Confezionamento del DNA: confezionamento dell'elica del DNA con schema del modello del solenoide

Leggi questo articolo per conoscere l'imballaggio del DNA: Imballaggio dell'elica del DNA con diagramma del modello del solenoide!

La distanza media tra le due coppie di basi adiacenti è di 0, 34 nm (0, 34 x 10 -9 mo 3, 4 A). Il numero di coppie di basi in Escherichia coli è 4, 6 x 10 6 . La lunghezza totale del suo DNA è di 1, 36 mm. Allo stesso modo 6, 6 x 10 9 bp dei due genomi umani, cioè, la cellula diploide avrà una lunghezza del DNA di 2, 2 metri.

Cortesia dell'immagine: upload.wikimedia.org/wikipedia/commons/1/18/ChromatinFibers.png

Il DNA di lunghe dimensioni è sistemato in piccole aree (circa 1 μm di E. coli e 5 μm di nucleo negli esseri umani) solo attraverso l'imballaggio o la compattazione. Il DNA è acido a causa della presenza di un gran numero di gruppi fosfato. La compattazione avviene piegando e attaccando il DNA con proteine ​​basiche, non istone nei procarioti e istoni negli eucarioti.

Imballaggio del DNA nei procarioti:

Il DNA si trova nel citoplasma. È super arrotolato (arrotolato e riavvolto) con l'aiuto di RNA e proteine ​​basiche non istoniche come le poliammine. La massa compattata del DNA si chiama nucleoide o pro-cromosoma.

Imballaggio del DNA negli eucarioti:

Viene effettuato con l'aiuto di proteine ​​basiche ricche di lisina e arginina chiamate istoni. L'unità di compattazione è nucleosoma. Esistono cinque tipi di proteine ​​istoniche - H 1; H 2 A, H 2 B, H 3 e H 4 . Quattro di loro (H 2 A, H 2 B, H 3 e H 4 ) si presentano in coppia per produrre un octamero istonico, chiamato nu corpo o nucleo del nucleosoma. Le loro estremità positivamente caricate (dovute agli amminoacidi basici) sono verso l'esterno. Attirano filamenti di DNA carichi negativamente.

Circa 166 bp di DNA sono avvolti su un nu corpo per 1% di giri per formare un nucleosoma di dimensioni 110 x 60A (11 × 6 nm).

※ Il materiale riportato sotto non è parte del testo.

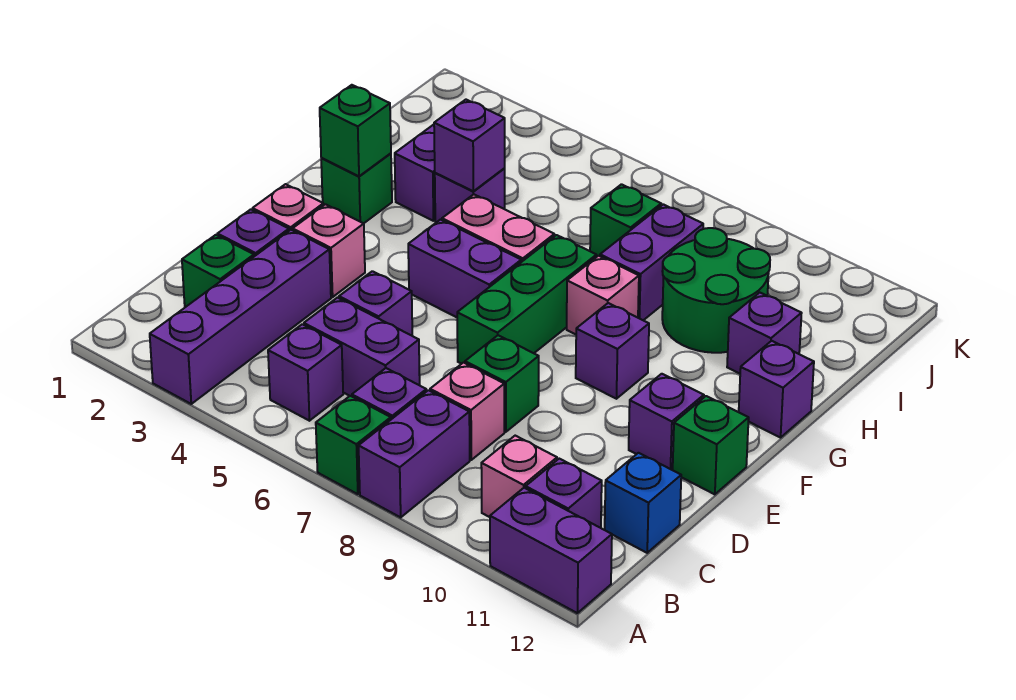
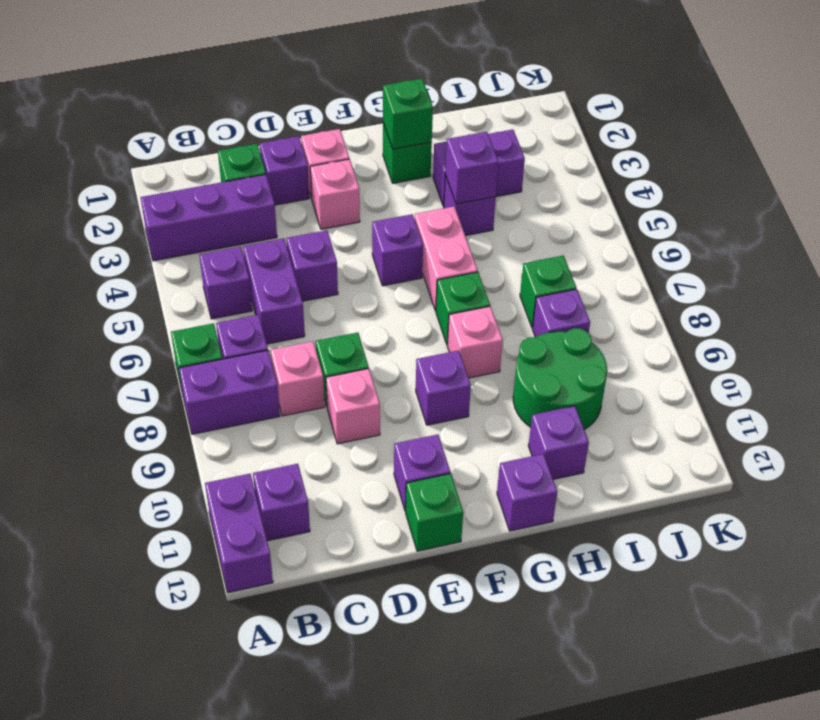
purple brick A3:D3 level 1 -> purple brick A3:C3 level 1
pink brick B10 level 1 -> pink brick D9 level 1
blue brick C12 level 1 -> none
green brick E7:G7 level 1 -> green brick G7 level 1
purple brick F5:F6 level 1 -> purple brick F5 level 1
purple brick H8:I8 level 1 -> purple brick I8 level 1

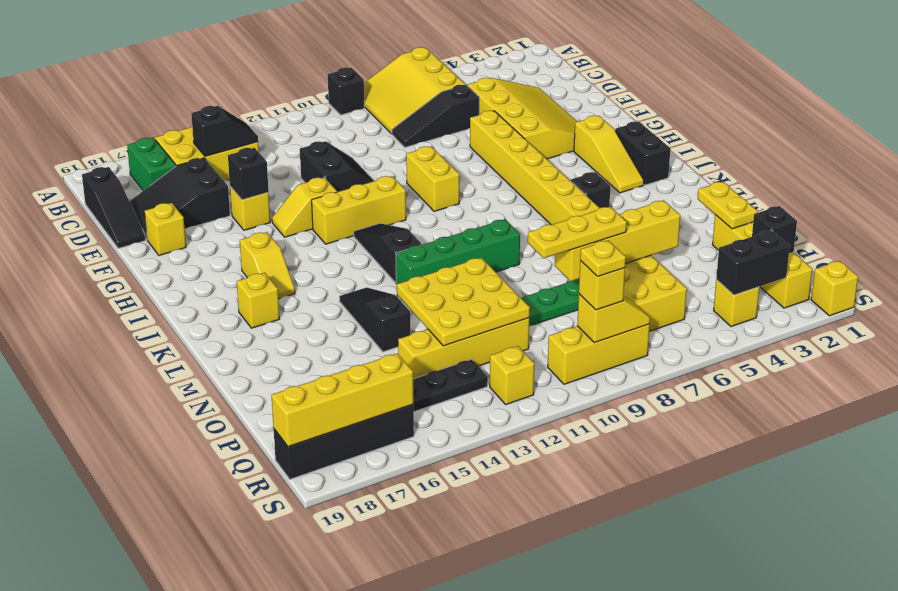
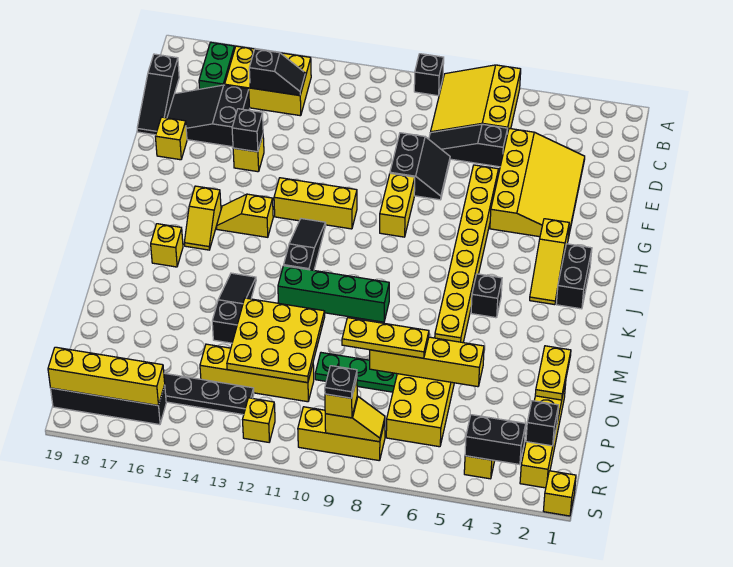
black slope E11:F12 level 1 top 12 -> black slope E8:F9 level 1 top 9
yellow slope G13:G14 level 1 top 13 -> yellow slope I14:I15 level 1 top 14
yellow plate R9 level 4 -> black plate R9 level 4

Il DNA che collega due nucleosomi adiacenti è chiamato DNA interbead o linker. Sopporta la proteina istonica H 1 (chiamata proteina che innesta e agisce come proteina marcatore). La lunghezza del DNA del linker è variata (circa 145 A con 70 bp). Il nucleosoma e il linker DNA costituiscono insieme il cromatosoma.

La catena dei nucleosidi conferisce un aspetto di corde al microscopio elettronico. La stringa di perline è arrotolata per formare una bobina cilindrica o un solenoide con 6 nucleosomi per giro. In realtà l'organizzazione nucleosomale ha uno spessore di circa 10 nm, che viene ulteriormente condensato e arrotolato per produrre un solenoide del diametro di 30 nm. Questa struttura solenoide subisce ulteriore avvolgimento per produrre una fibra di cromatina di 30-80 nm e quindi un cromatide di 700 nm.

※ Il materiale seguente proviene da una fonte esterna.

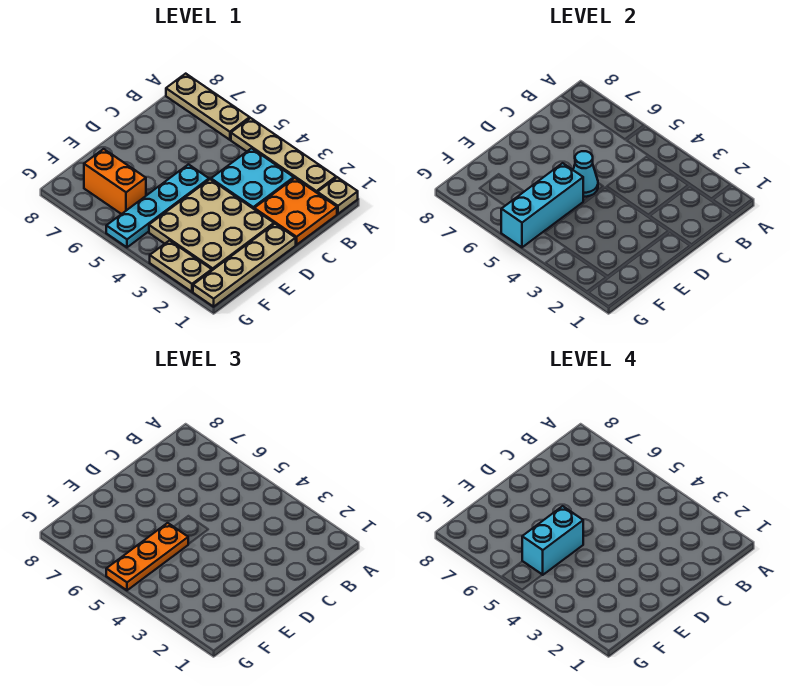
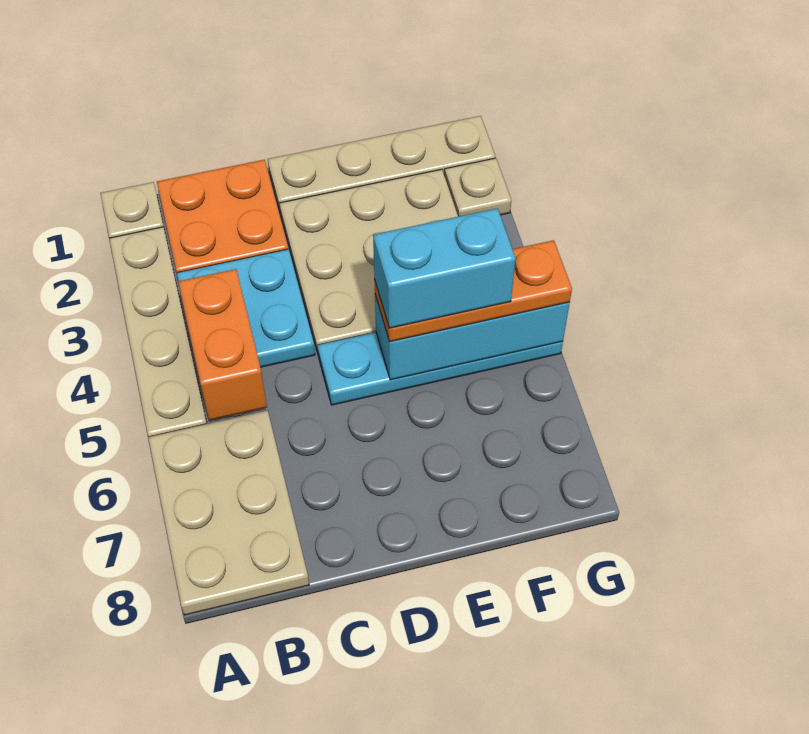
tan plate A6:A8 level 1 -> tan plate A6:B8 level 1
cyan cone D5 level 2 -> none
orange brick F6:F7 level 1 -> orange brick B4:B5 level 2
tan plate G2:G3 level 1 -> tan plate G2 level 1

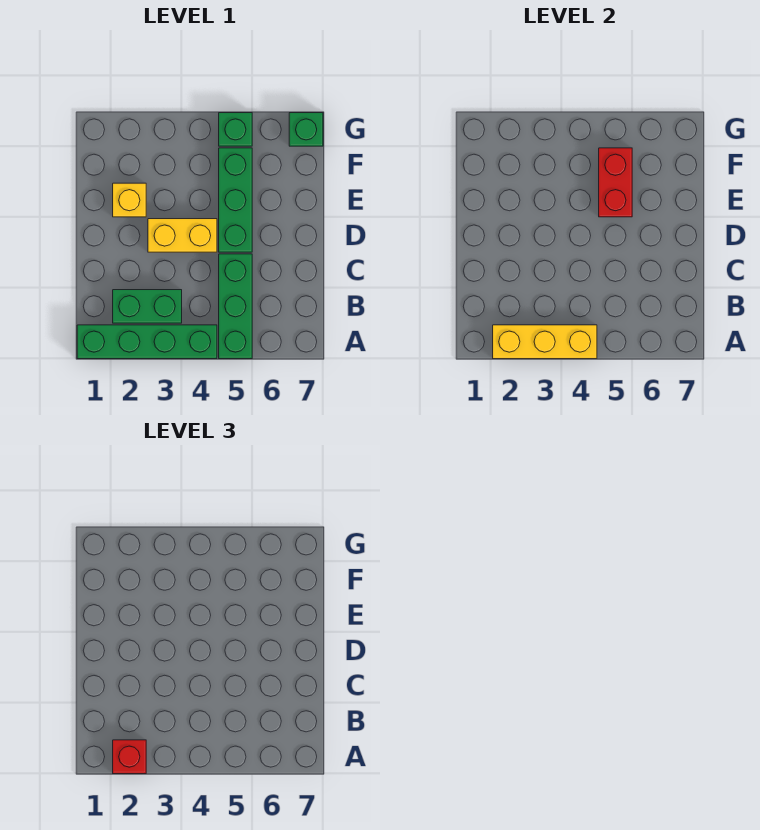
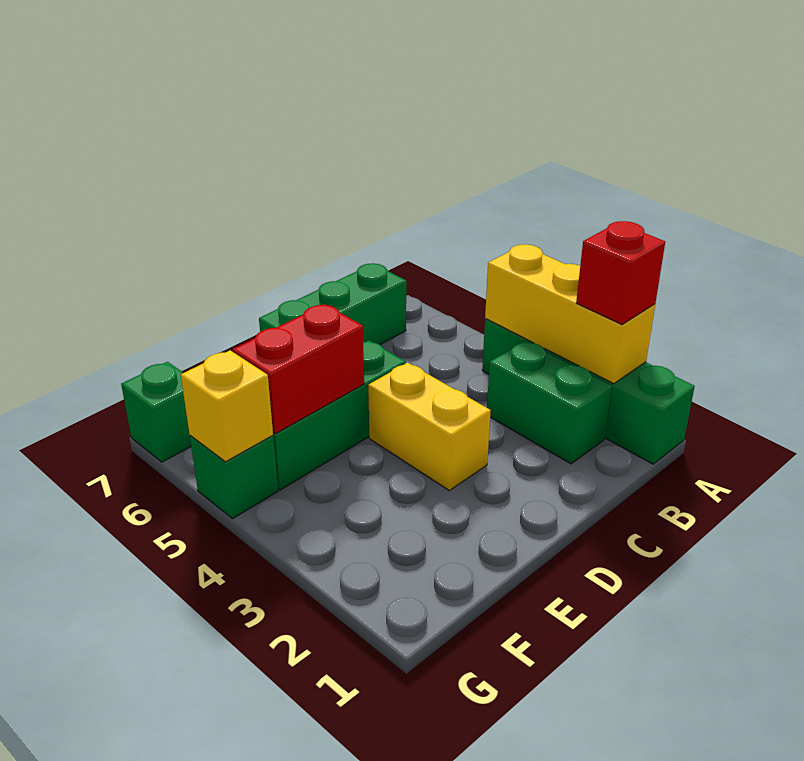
green brick A5:C5 level 1 -> green brick B7:D7 level 1
yellow brick E2 level 1 -> yellow brick G5 level 2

DNA → nucleosoma → solenoide → fibra di cromatina → cromatide → cromosoma

(Diametro 2 nm) (diametro 10 nm) (diametro 30 nm) (diametro 30-80 nm) (diametro 700 nm) (diametro 1400 nm)

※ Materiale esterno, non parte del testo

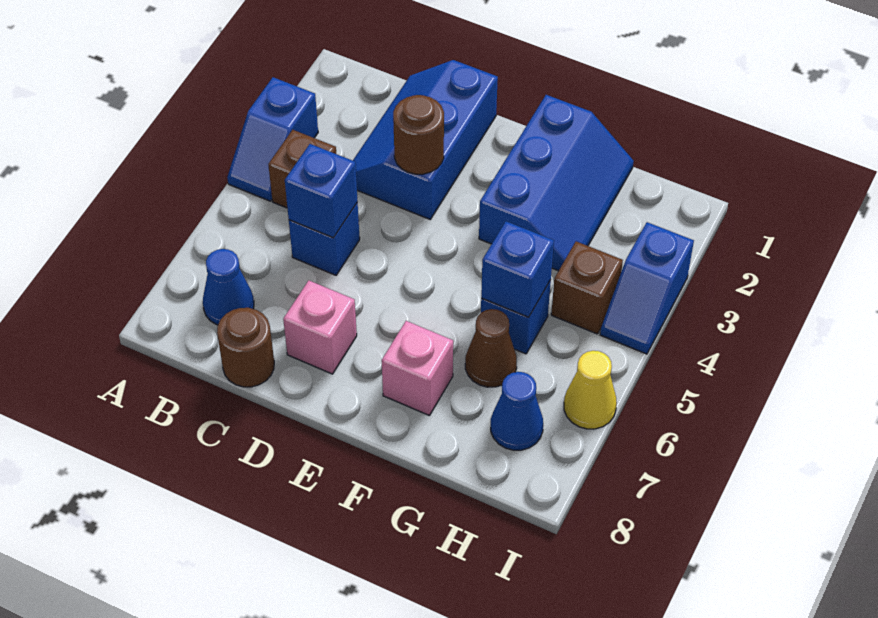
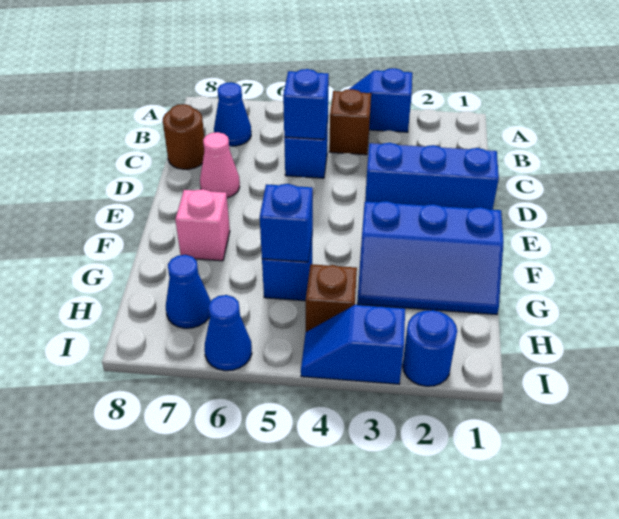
brown round brick D3 level 2 -> none
pink brick D7 level 1 -> pink cone D7 level 1
brown cone G6 level 1 -> none
none -> blue round brick I2 level 1
yellow cone I6 level 1 -> blue cone I6 level 1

La cromatina è tenuta su un'impalcatura di proteine ​​non cromone o cromosomiche NHC. In alcuni punti la cromatina è densamente impacchettata per formare eterocromatina che macchia in modo scuro. In altri luoghi la cromatina è impacchettata. Si chiama eucromatina. L'eucromatina è leggermente macchiata. È cromatina trascrizionalmente attiva mentre l'eterocromatina è trascrizionalmente inattiva e tardiva replicante o eteropycnotic.